O ano parecia encerrado para o futebol italiano. Sem a Itália na Copa do Mundo, uma vez mais vergonhosamente incapaz de se classificar, os meses de novembro e dezembro jogaram o calcio em sono quase profundo, a não ser pelos sempre bem-vindos jogos da Serie B, que não parou.
Enquanto os países envolvidos no mundial disputavam vagas nas oitavas, os jogadores da Serie A italiana experimentavam férias num mês sempre reservado para rodadas finais do primeiro turno. É até curioso ver o contorcionismo feito por jornais e páginas para gerar conteúdo num período bem sonolento.
Mas a Juventus resolveu a situação formidavelmente.

TAREFA PRÁTICA 1: Traduza para o inglês a frase "É até curioso ver o contorcionismo feito por jornais e páginas para gerar conteúdo num período bem sonolento.", do texto sobre o futebol italiano.
TAREFA PRÁTICA 2: Por favor, reproduza o trecho do texto sobre o futebol italiano entre "O ano parecia" e "período bem sonolento.", inclusive.
Não é preciso consultar os dados.

Fontes de documentos em texto simples:
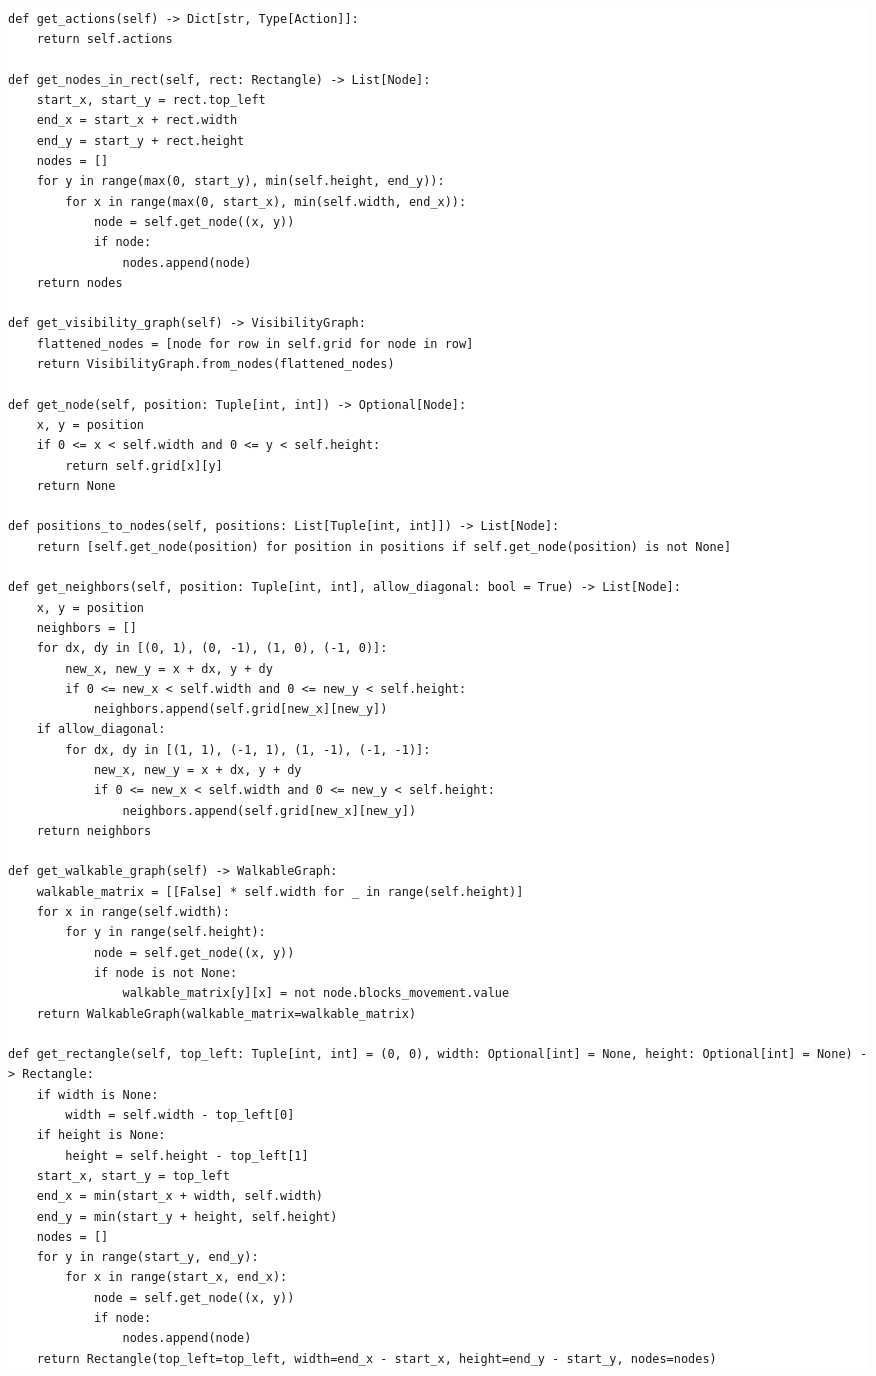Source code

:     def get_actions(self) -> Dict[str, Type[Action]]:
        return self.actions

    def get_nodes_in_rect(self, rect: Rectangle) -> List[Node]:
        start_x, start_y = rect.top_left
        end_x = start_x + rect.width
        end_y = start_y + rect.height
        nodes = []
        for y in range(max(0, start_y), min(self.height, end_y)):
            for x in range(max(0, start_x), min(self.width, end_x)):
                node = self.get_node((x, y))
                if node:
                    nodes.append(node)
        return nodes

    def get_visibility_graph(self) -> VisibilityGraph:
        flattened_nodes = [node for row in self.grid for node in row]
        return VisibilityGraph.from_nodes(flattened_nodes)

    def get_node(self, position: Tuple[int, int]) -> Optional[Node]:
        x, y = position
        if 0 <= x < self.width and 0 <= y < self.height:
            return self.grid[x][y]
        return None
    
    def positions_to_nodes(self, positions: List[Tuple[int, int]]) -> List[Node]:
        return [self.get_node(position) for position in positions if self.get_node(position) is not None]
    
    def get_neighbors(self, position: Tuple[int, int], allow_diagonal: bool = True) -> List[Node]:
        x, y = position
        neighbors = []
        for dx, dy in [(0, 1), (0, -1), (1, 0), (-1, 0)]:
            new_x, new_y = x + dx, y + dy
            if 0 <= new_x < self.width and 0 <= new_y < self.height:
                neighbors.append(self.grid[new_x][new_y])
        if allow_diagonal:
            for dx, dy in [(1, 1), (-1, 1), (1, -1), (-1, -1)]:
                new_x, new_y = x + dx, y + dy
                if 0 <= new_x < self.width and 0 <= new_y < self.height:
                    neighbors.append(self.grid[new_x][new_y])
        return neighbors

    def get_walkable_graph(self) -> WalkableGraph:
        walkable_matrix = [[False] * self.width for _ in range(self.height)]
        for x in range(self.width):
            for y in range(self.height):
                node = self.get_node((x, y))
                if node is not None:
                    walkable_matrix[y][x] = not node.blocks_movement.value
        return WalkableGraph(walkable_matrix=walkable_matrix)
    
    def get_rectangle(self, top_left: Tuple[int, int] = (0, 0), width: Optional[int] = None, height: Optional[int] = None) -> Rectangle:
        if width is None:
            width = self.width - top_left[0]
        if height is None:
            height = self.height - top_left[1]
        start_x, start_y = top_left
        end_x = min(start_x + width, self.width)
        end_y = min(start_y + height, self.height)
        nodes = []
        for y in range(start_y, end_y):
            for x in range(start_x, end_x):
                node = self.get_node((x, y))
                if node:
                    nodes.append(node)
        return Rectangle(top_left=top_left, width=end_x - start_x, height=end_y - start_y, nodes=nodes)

RESPOSTA DO EXERCÍCIO 1: It is even curious to see the contortions made by newspapers and websites to generate content in a very sleepy period.

RESPOSTA DO EXERCÍCIO 2:
O ano parecia encerrado para o futebol italiano. Sem a Itália na Copa do Mundo, uma vez mais vergonhosamente incapaz de se classificar, os meses de novembro e dezembro jogaram o calcio em sono quase profundo, a não ser pelos sempre bem-vindos jogos da Serie B, que não parou.
Enquanto os países envolvidos no mundial disputavam vagas nas oitavas, os jogadores da Serie A italiana experimentavam férias num mês sempre reservado para rodadas finais do primeiro turno. É até curioso ver o contorcionismo feito por jornais e páginas para gerar conteúdo num período bem sonolento.